Tony Cordesman, the most prolific analyst on Iraq there is, has a piece up at CSIS on Iraq. Excerpt:
This is a civil war ...The realiity is that the drift towards a major civil war has become steadily more serious ub Kirkuk, and Basra, and in Ninewa, Salah al-Din, and Diyala Provinces. ... In fact, the [Defense Deaprtment] report notes that "sectarian violance is gradualyl spreading north into Diyala Province and Kirkuk as Sunni, Shi'a and Kurdish groups compete for provincial influence ... In the Southern, predominantly Shi'a region of the country, political and tribal rivalries are a growing motive behind the violence, particularly in Basra, with limited anti-Coalition forces, attacks are likely undertake by rogue Shi'a militia."
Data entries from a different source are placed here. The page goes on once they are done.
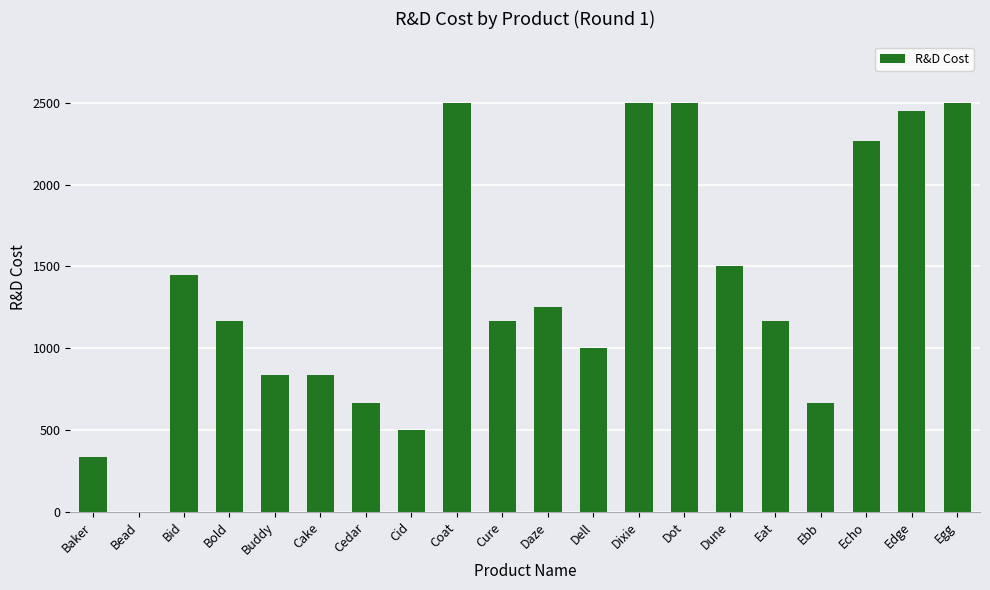

What is the change in value from Cid to Coat?

+2000.0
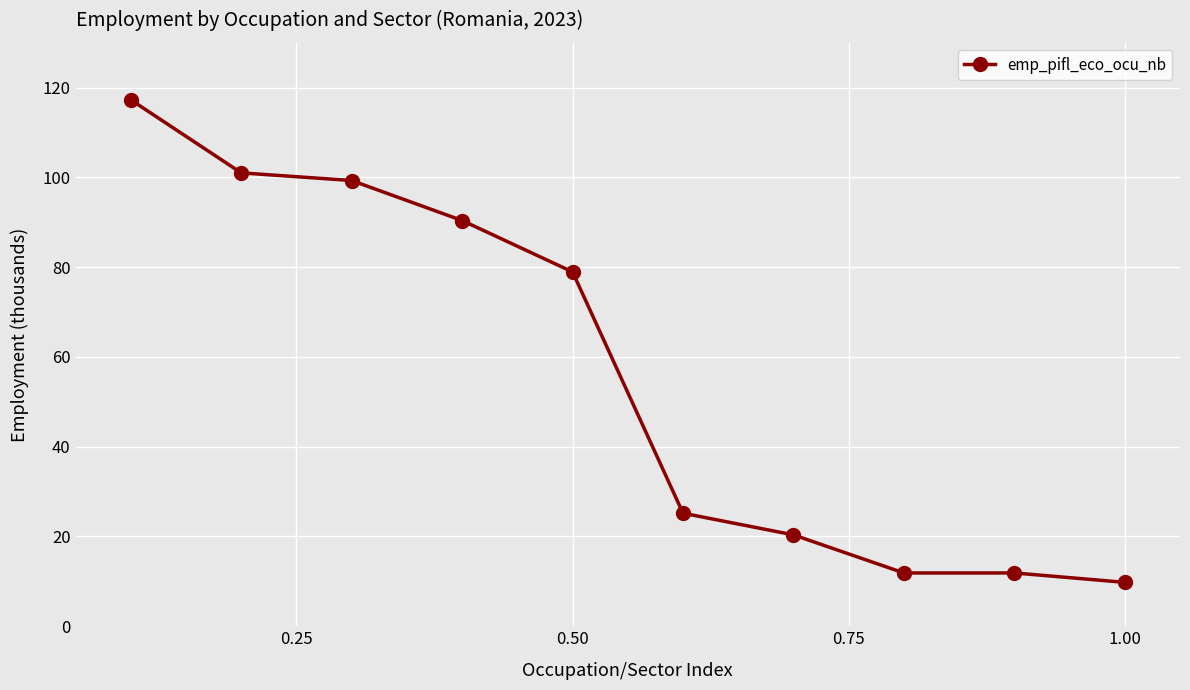

What is the maximum value shown in the chart?

117.3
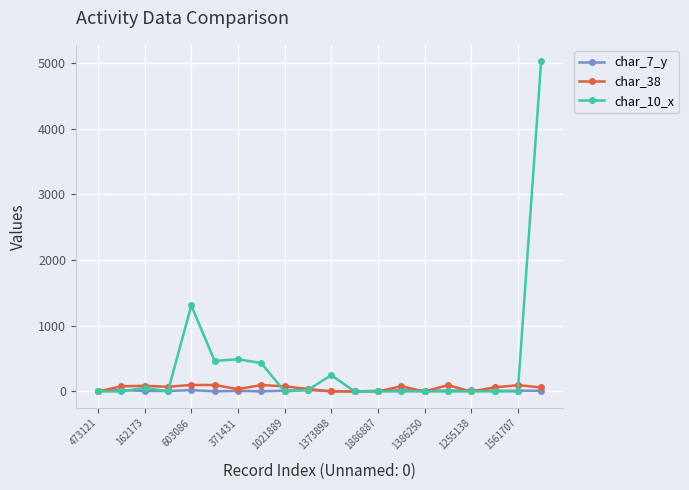

What is the greatest value displayed?

5022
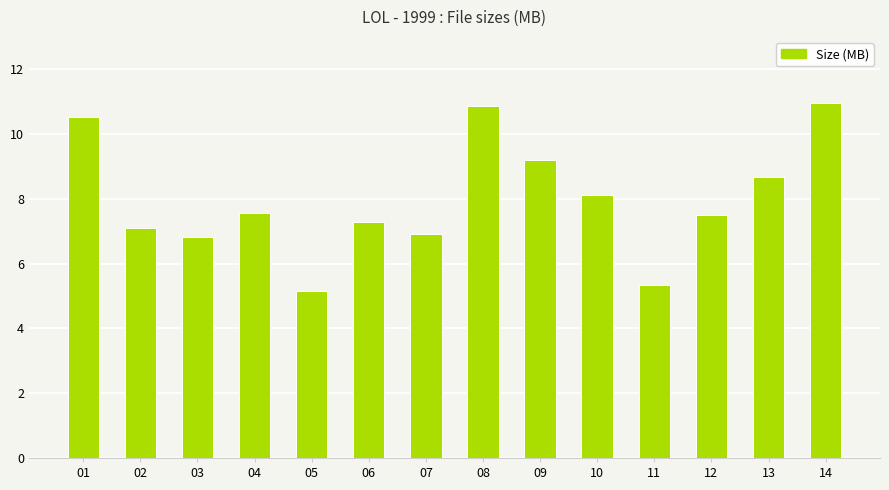

What value does the data have at 01?

10.5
If you don't read the whole report, just look at the charts.

Comments (3)
Oh, come on. I begin to feel like Jon Stewart when the General said Aghanistan was sliding away from us and gave it six months. Iraq has been sliding into civil war for too long now, but no one, including the generals who want to keep their jobs, will admit it. As Jon might say, Naw, it's closer to five months and three days and two hours. Afghanistan is lost, completely lost, already; so is Iraq. We can put more cannon fodder in there; start a draft; maybe that will wake people up to the fact that we've botched it. The next President will now have to handle it, and I grieve for any of you readers who are of draft age or have children who will be eligible for the draft. Vote, at least, for Democrats to replace these clowns; they may be wimpy and they may turn corrupt, but at least they'll give us a breather and some fresh thinking.
Posted by OCPatriot | October 16, 2006 5:07 PM
Posted on October 16, 2006 17:07
Cordesman ridicules the Lancet study on page 1, saying: "...either this one study is right or MNF-I, the Iraqi government, and every reporter actually in Iraq is radically wrong."
Four pages later he points out that the US military tried to mislead the press by not counting mass attacks, and that no casualties were reported in Anbar in July because of "data collection difficulties."
If Cordesman thinks the Lancet authors falsified their data, he should present his evidence. Otherwise, he should shut up and take a course in statistics.
Posted by Cal | October 21, 2006 6:53 AM
Posted on October 21, 2006 06:53
"As went Diem, so goes Maliki...(or maybe Sukarno is the better analogy)"
Personally I support a coup. If it installs pro-Baathists, fine. The end state the administration wanted to see in Iraq was a secularist government committed to a unified Iraq. Its unfortunate that the Neo-Cons' muddled instructions to Bremer comparing the Ba'ath Party to the Nazis, prompting CPA General Orders 1 and 2, led to the insurgency and the unholy alliance between excluded Baathists and Al-Qaeda in Iraq, allowing Iran's proxies to fill the power vacuum.
Back to the basics; stability, a competant Counterinsurgency we can support, and a government who we can support as a bulwark against Iran.